Three times a day, when students enter the dining room at the Westtown School, they sit down with a giant for a meal.

Well-known local American artist N.C. Wyeth was commissioned to paint The Giant in 1923 by the Westtown Class of 1910 as a tribute to their friend and classmate who died in the prime of his life. The imaginative oil painting has hung in the dining room of Westtown School ever since.

As the West Chester college preparatory school celebrated 100 years of The Giant, Springhouse Films shot, edited and produced a short film highlighting the history and significance of the work of art that honors the memory of William Clothier Engle (1891 – 1916).

Remembered by his friends as a gifted artist, Engle studied with Wyeth in Chadds Ford for a time after his graduation from Westtown, as well as at the Pennsylvania Academy of Fine Arts.
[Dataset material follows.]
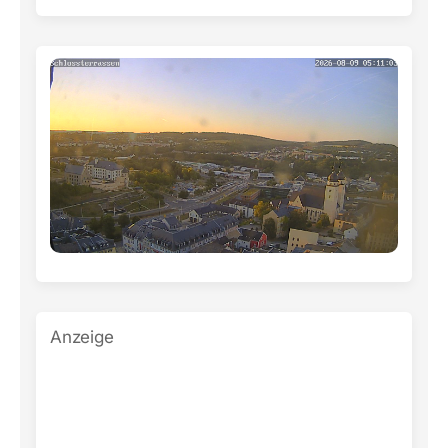
Anzeige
Tragically, he died from tuberculosis in 1916 at the age of 25.

Engle’s former classmates contacted Wyeth since he was known to Westtown through the school’s first director of fine arts, George Whitney. A pupil of Howard Pyle, Wyeth was part of what’s known as the Golden Age of American Illustration. He carefully chose to reflect Engles’ love of the sea in The Giant and he includes his own five children in the painting.

This short film was done in collaboration with The Brandywine Museum and Westtown School and was filmed on location at Wyeth’s studio in Chadds Ford, Pennsylvania. The studio is located just nine miles from Westtown School and is set up just as he left it — the palette he used on the day of his death and his last unfinished canvas.